Then a teenage George heard Hank Williams, saw the light and was changed forever, just as country music was, and he set out to playing dives he was legally too young to enter. Recording for Starday, Mercury and United Artists in the ’50s to mid-’60s, he kept honky tonk alive in the midst of Elvis’ rock ‘n’ roll universe, both by sticking within tradition — gorgeous, wretched ballads such as “Color Of The Blues”, “Tender Years” and “She Thinks I Still Care” — and by injecting many of his hits (“Why Baby Why”, “White Lightning”, “The Race Is On”, etc.) with riffs, rhythms and tempos that were just shy of rockabilly.
At Musicor in the late ’60s, Jones mastered the Nashville Sound, with Jim Reeves-ish ballads such as “Walk Through This World With Me,” and in the ’70s and ’80s, teamed with countrypolitan producer Billy Sherrill, he sometimes added lush strings, pianos and choirs. But the point of it all remained his incomparable voice — frequently called country’s greatest ever — which helped keep twang on the radio when Olivia Newton-John and Kenny Rogers were cool and then sparked a congregation of new traditionalists converts: John Anderson, Randy Travis and George Strait, then Alan Jackson, Sammy Kershaw and Mark Chesnutt. The fall of trad-country, even as Hot New Country peaks, is Jones’ story too; nowadays, he can’t buy a hit.
Along this road were too many fifths of whiskey, handfuls of diet pills, and vial after vial of cocaine, all of which contributed greatly to three failed marriages and to addictions that very nearly killed Jones on more than one occasion. So I Lived To Tell It All, Jones’ account of this incredible life and career, has a lot to live up to. Generally, it’s not up to the job, but it’s also not a complete disappointment, either.
Co-author Tom Carter has become country music’s king of the “as-told-to” bio. Before this book, he has taken dictation from Ralph Emery, Buddy Killen, Reba McEntire and several others, and these best-sellers have given Carter a reputation for painstakingly capturing the voices of his subjects. This book shouldn’t add to that reputation. Some sections of the bio seem so repetitive and chronologically jumbled that you’ll wonder what services Carter provided at all; other passages collapse under the spell-breaking weight of what is clearly Carter’s own voice. The first line of “George’s” preface is typical: “The shoppers stirred impatiently on the Florida grass, looking closely for bargains at the yard sale” sounds like a sentence that 1,000 George Joneses typing for 1,000 years would likely never have written.

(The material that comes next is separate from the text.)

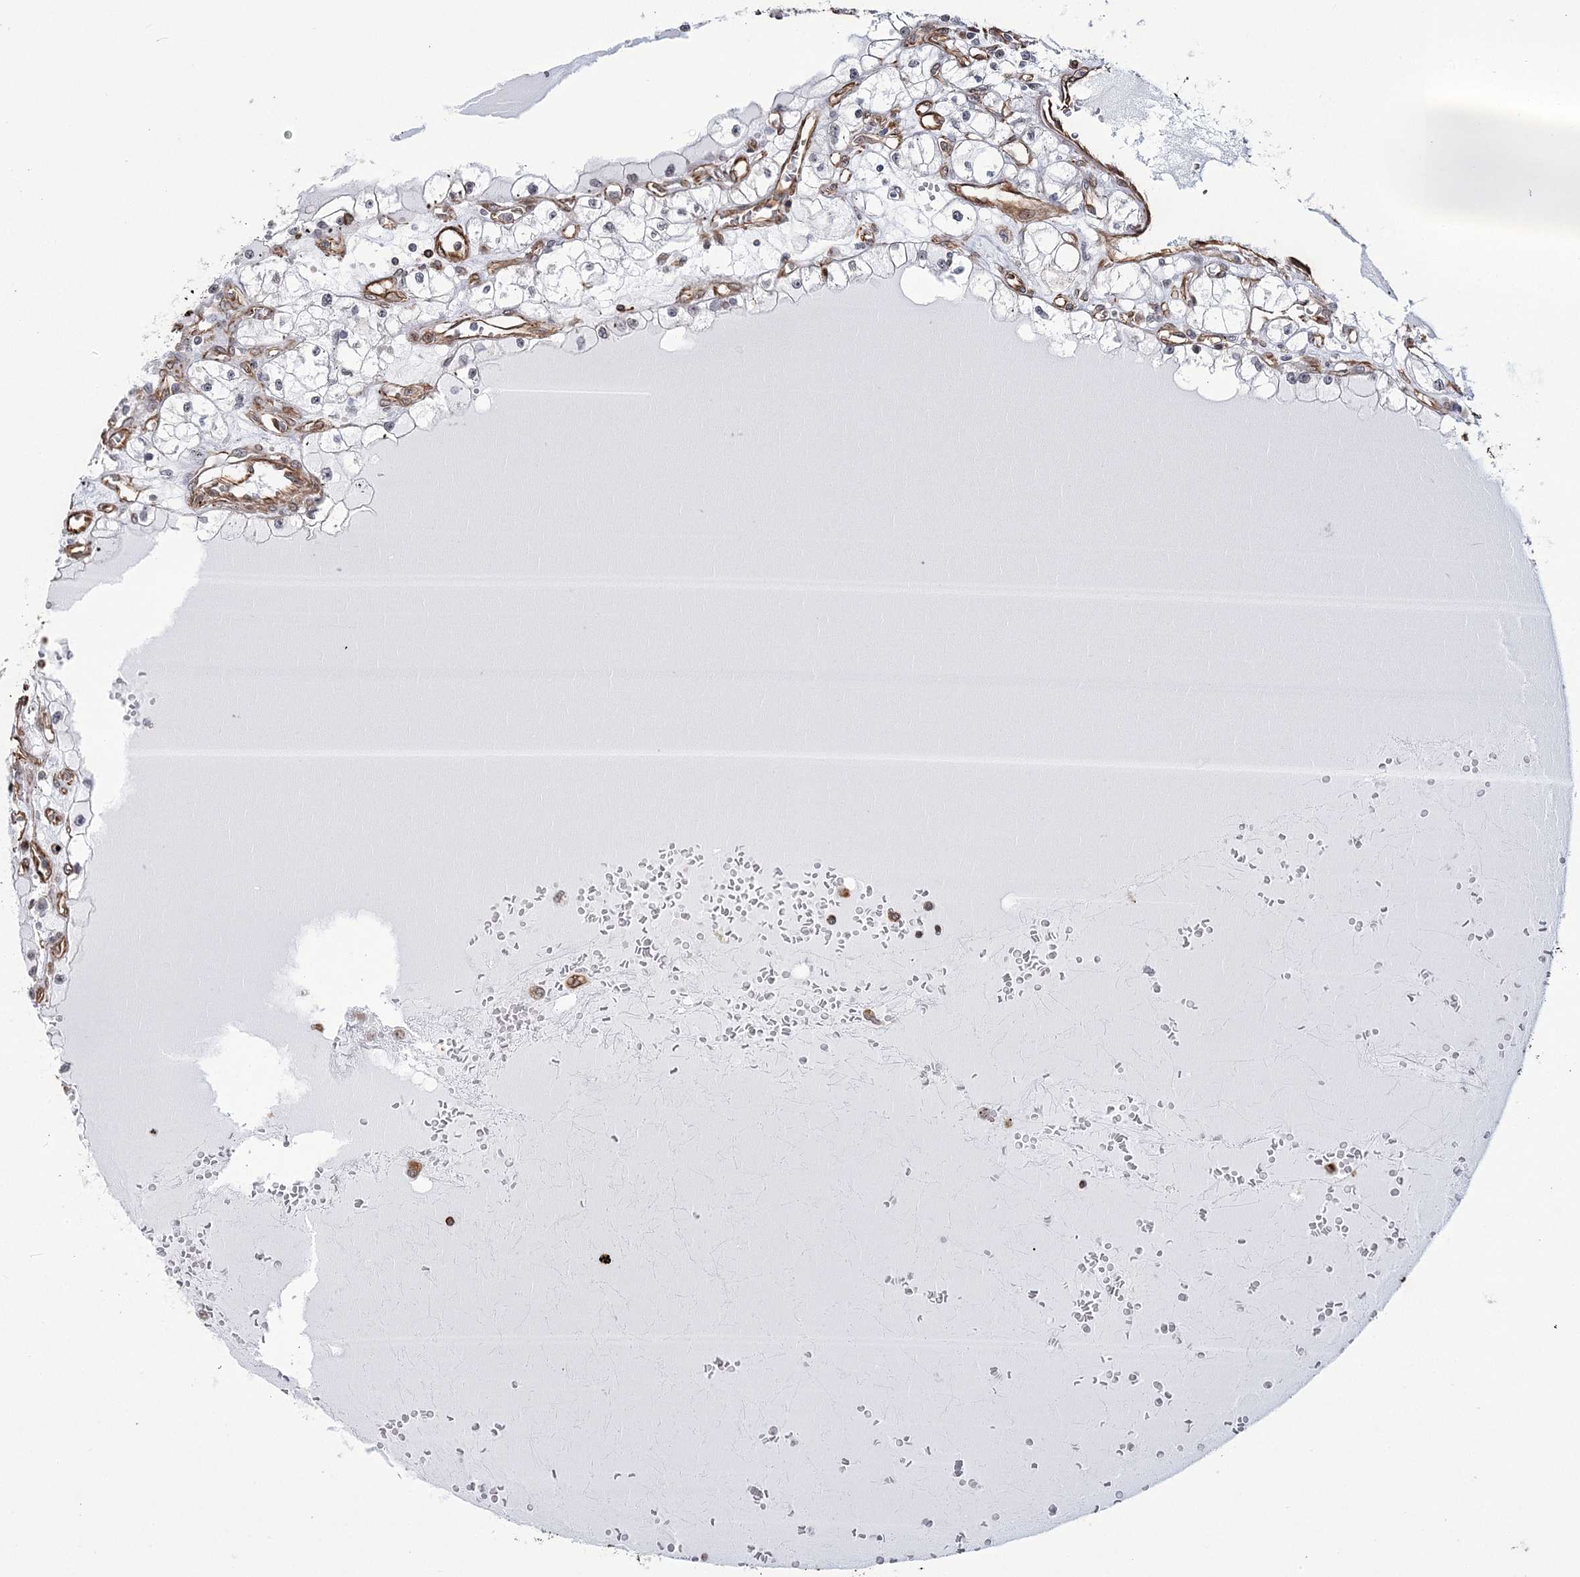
{"staining": {"intensity": "negative", "quantity": "none", "location": "none"}, "tissue": "renal cancer", "cell_type": "Tumor cells", "image_type": "cancer", "snomed": [{"axis": "morphology", "description": "Adenocarcinoma, NOS"}, {"axis": "topography", "description": "Kidney"}], "caption": "Immunohistochemistry (IHC) histopathology image of human renal cancer stained for a protein (brown), which displays no positivity in tumor cells.", "gene": "ATP11B", "patient": {"sex": "male", "age": 56}}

And that’s too bad, because when Carter just lets Jones tell his own stories, in his own Texas twang, it’s clear that Jones the storyteller needs little in the way of writerly improvement. His best stories are filled with the masterful understatement of one who has survived to tell some terrifying tales. When he concludes one section on another unsuccessful stint in rehab with “I wish it had taken,” we can hear his regret at the self-destructive stories that were still to come.
Some of those stories are already well-known bits of Jones mythology (George riding to the liquor store on a riding mower, George performing entire concerts in a Donald Duck voice), but they still make for reading that is both hilarious and grueling — and the book is filled with dozens more that are equally gripping. Country music fans will eagerly read about the time George got the shit kicked out of him standing up for Stonewall Jackson, or the time he visited a near-death Lefty Frizzell in that legend’s sad basement apartment, or his reaction to the suicide of singer Mel Street, and so on.
Those stories are undeniably great, but there’s not much else to the book. Many Jones fans, already disappointed by the way two previous Jones biographies have focused almost exclusively on the tabloid side of the singer’s saga, will be underwhelmed again by this version of the story. There are no revelations here about Jones’ motivations, either artistic or psychological; to be fair, George warns us off such expectations on more than one occasion. He can’t remember most of his recording sessions, he says, because he was just too drunk; he can’t provide analysis of his life and near-deaths because he doesn’t really have any.
What he does know is that he’s glad all that well-publicized pain (the vast majority of which he admits he brought on himself) is behind him, that he’s lucky to be alive, that he loves his wife Nancy. As for the music, its place in country’s history, and his incomparable voice, Jones seems content to let it speak for itself.